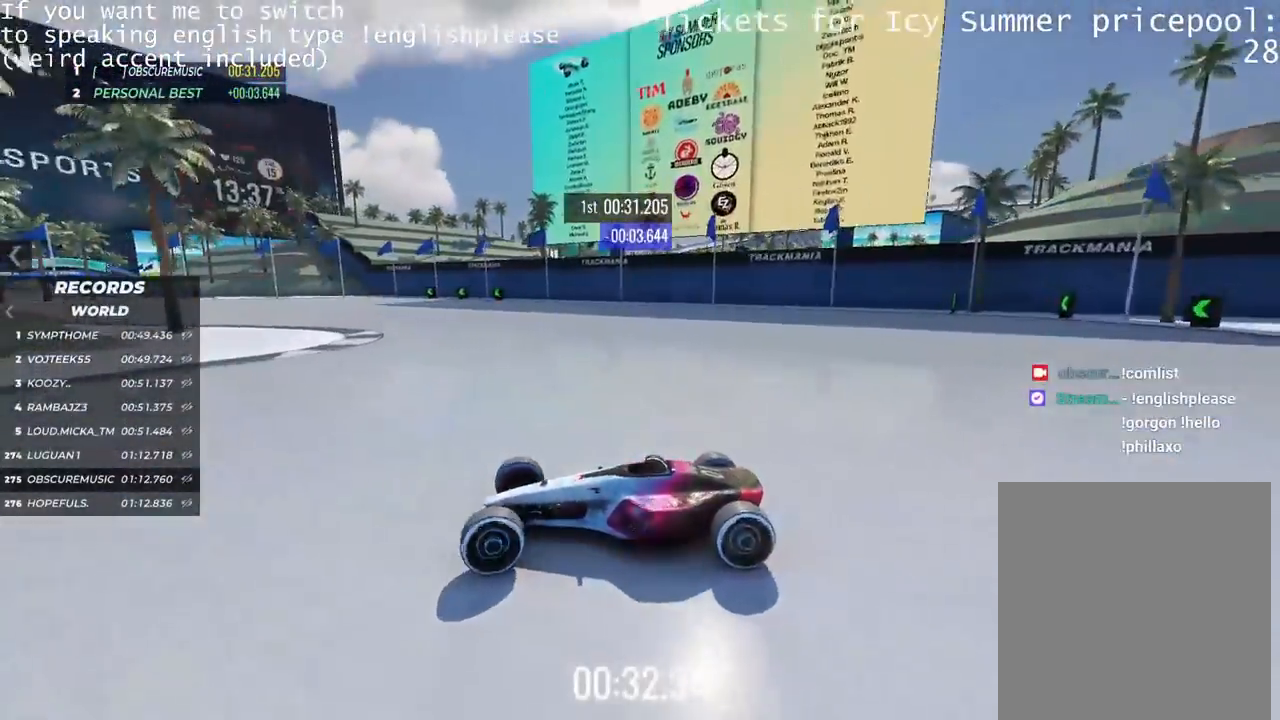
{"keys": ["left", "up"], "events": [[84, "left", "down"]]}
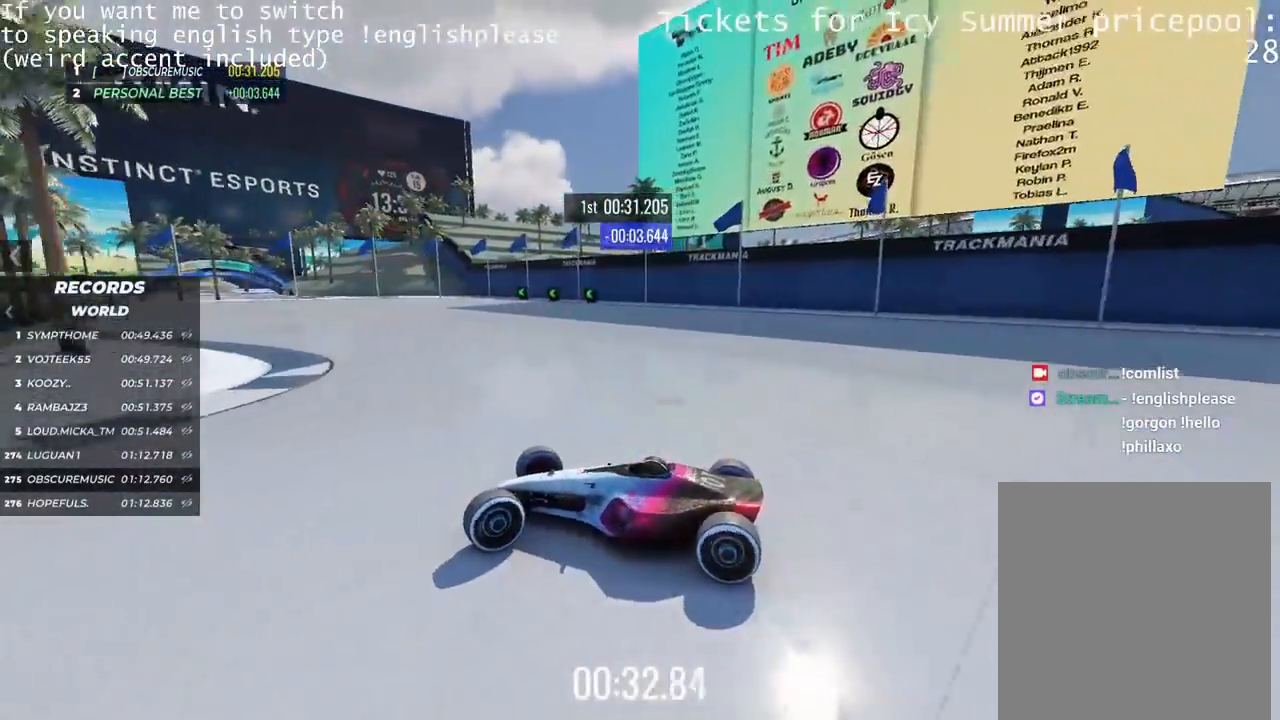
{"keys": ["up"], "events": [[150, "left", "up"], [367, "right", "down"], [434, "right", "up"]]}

────────────────────────────────────────

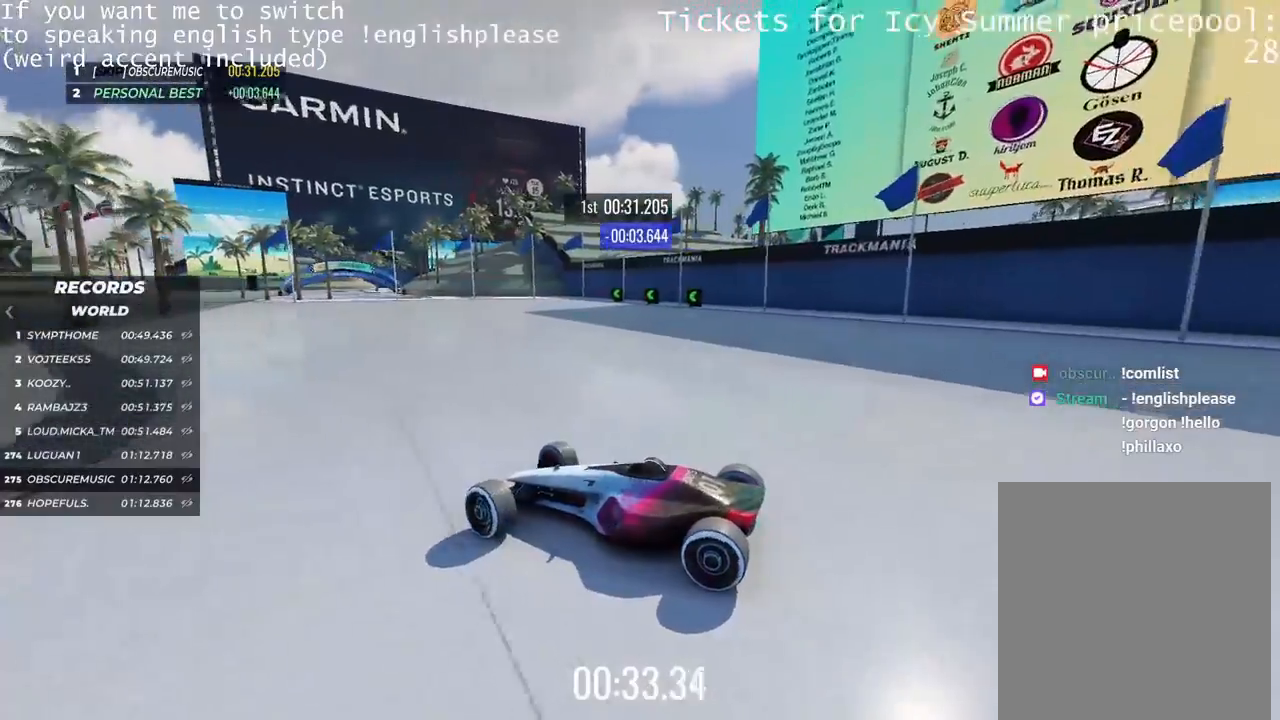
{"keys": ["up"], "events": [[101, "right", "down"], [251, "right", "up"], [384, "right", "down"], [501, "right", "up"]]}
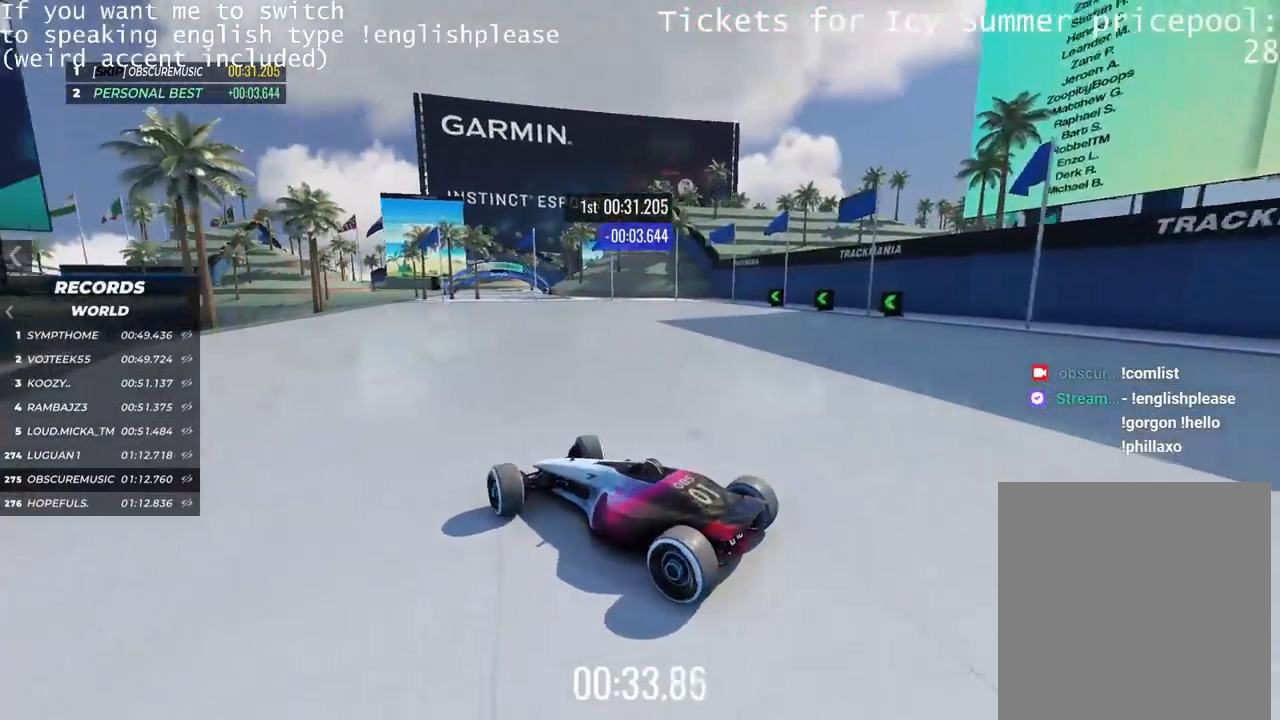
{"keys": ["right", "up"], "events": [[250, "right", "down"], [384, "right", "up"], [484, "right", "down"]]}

────────────────────────────────────────

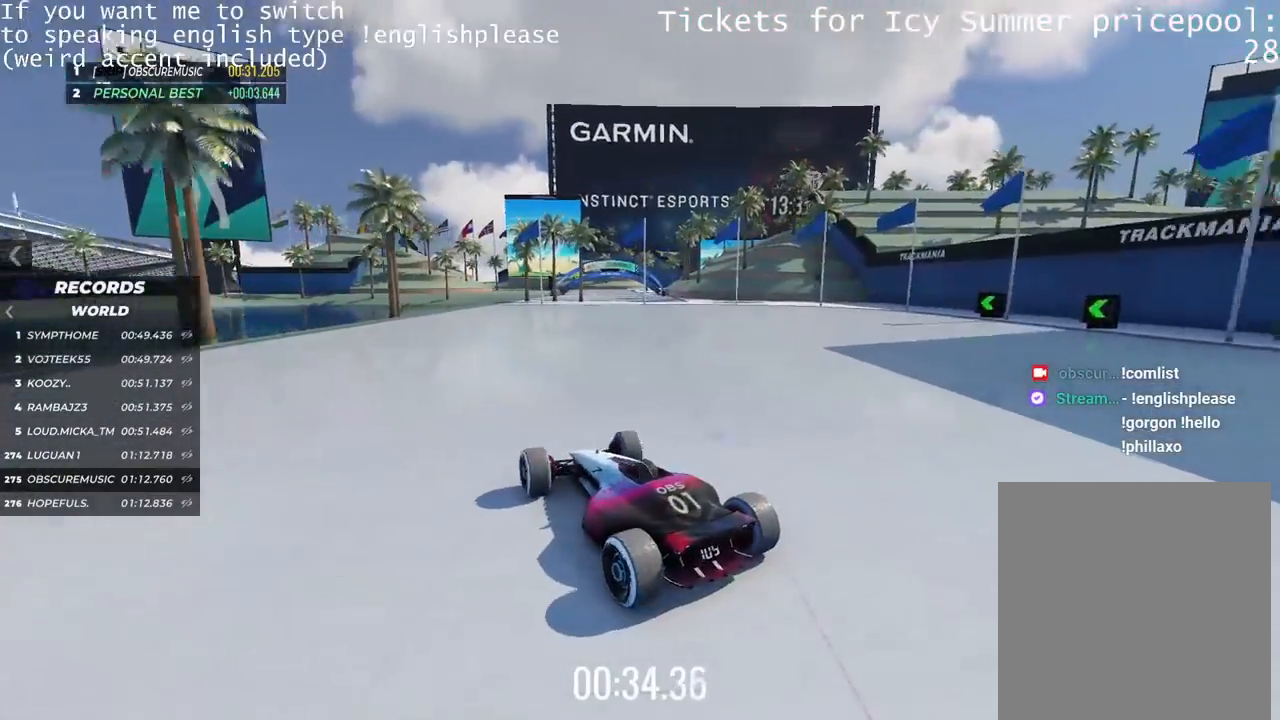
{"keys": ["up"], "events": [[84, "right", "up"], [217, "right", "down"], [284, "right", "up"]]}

────────────────────────────────────────

All lines above in which the word "left" occurs should be identified and copied.

{"keys": ["left", "up"], "events": [[84, "left", "down"]]}
{"keys": ["up"], "events": [[150, "left", "up"], [367, "right", "down"], [434, "right", "up"]]}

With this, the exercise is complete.